Reducing failed payments: the hidden (and technical) side of your growth

Up to 10% of payments fail in e-commerce.
Did you know that?
When you think about the time spent, the effort and the investment required to improve every point of your conversion rate and close a sale, making a payment error is a failure that is difficult to take in.
This failure rate is not an anecdote. It represents a significant shortfall.
The good news? It can be reduced.
A large part of errors is treated as a fatality by e-retailers, payment being often considered as a black box whose control is solely the responsibility of the PSP (Payment Service Provider), while an analytical and tooled approach makes it possible to recover a significant fraction of them.
At Purse, we are working to reduce this rate a performance lever and a strategic challenge. A dedicated technical team analyzes payment errors every day to better understand them, categorize them, and identify solutions to reduce their impact in a process of continuous improvement, at the service of our customers.
To better understand these mechanisms, we interviewed our internal teams. This article offers you a complete decryption:
“Each error code is a weak signal that can be transformed into an opportunity for optimization. Our role is to interpret these signals, to anticipate incidents and to make payment processes reliable, regardless of the PSP.”
— Jean Laperre, Product Owner at Purse.
Decryption.
There are many factors that can explain a payment error. Globally, they are divided into three main origins:
At Purse, we receive detailed feedback codes from PSPs that allow us to categorize errors.
We mainly work and analyze payment errors from PSPs, on which we have the most power to act. That is the main topic of this article.
We have structured errors from PSPs into three main families:
As a result, the transaction remains unanswered, due to a lack of availability or responsiveness on the PSP side. This generates an error status of the type Timeout, synonymous with abandonment for the user.
These are the classic codes HTTP 500, 502, 503, which indicate a temporary unavailability of PSP servers or applications (maintenance, overload, technical failure, etc.).
These may be personalized messages (excluding HTTP standards) that indicate a technical rejection, a module under maintenance or any other incident known to the PSP.
💡 Good to know: our developers are constantly analyzing these return codes to automatically deduce partner behavior and classify errors accurately. As our solution is multi-PSP, we enrich this work on a daily basis.
As a payment orchestrator, Purse acts as an intelligence layer between the merchant and its PSPs (payment service providers).
Our role:
The objective: maximizing the chances of success of each transaction, without merchant intervention, and thus improve the acceptance rate global.
In both cases, The merchant stays focused on his business, while we manage the robustness and performance of its payment infrastructure.
When a temporary error is detected (timeout, code 500...), the orchestrator can automatically replay the transaction if it is a type of error that allows it:
At Purse, we have real-time production monitoring tables that we follow on a daily basis to detect operating anomalies and identify the level of criticality of a possible incident.

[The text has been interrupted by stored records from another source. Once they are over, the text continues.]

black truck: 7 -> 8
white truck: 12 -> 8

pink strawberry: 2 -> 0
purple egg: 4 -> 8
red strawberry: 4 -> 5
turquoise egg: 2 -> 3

This allows us, for example, to take preventive or corrective measures quickly and/or to inform our customers and partners.
In asynchronous mode, we study the dashboards to see if the same type of error occurs again over a given period of time. If this is the case, our team takes charge of the subject:
Purse developers work in a closed loop with the product and data teams. Each technical correction (code, configuration, latency) is correlated to a business impact measured: number of payments recovered, improvement in the acceptance rate, contribution to turnover.
This is how each bug fixed can become a recovered conversion point.
While Purse takes care of much of the optimization, some best practices merchant side allow boost performance even more.
Offer a second payment attempt to the customer: ensure that in the event of a payment failure linked to the cardholder's bank, the payment process makes it possible to propose a new attempt to pay with the same card, another card or another payment method depending on the payment context. Attention, it is essential to put a limit on the number of attempts to avoid fraud.
Ensure that each PSP is set up correctly.
Verify the correct configuration of API keys, the configuration of return URLs and the management of notifications. Set up fault alerts if possible.
Analyzing chess returns
Mistakes are generally considered to be “rejections.” It is essential to have a detailed reading of error codes, andisolate technical errors from user or fraud errors.
Adopting a multi-channel and multi-PSP approach
Having a fallback plan or a multi-PSP strategy allows you to do not depend on a single provider, and to adapt its routing according to the performances observed. Beyond a certain volume of online transactions, it is essential to have several payment providers.
Managing PSP technical errors should no longer be a blind spot in payment strategies. With a structured approach, driven by data and equipped by a intelligent orchestration, it is possible to significantly improve the acceptance rate.
Each failure avoided, each transaction replayed, it is Recovered turnover. We are committed to supporting our customers in placing the technology at the service of business performance, and demonstrate that optimizing payments also involves better management of hidden details.
Do you want to audit your payment errors with us?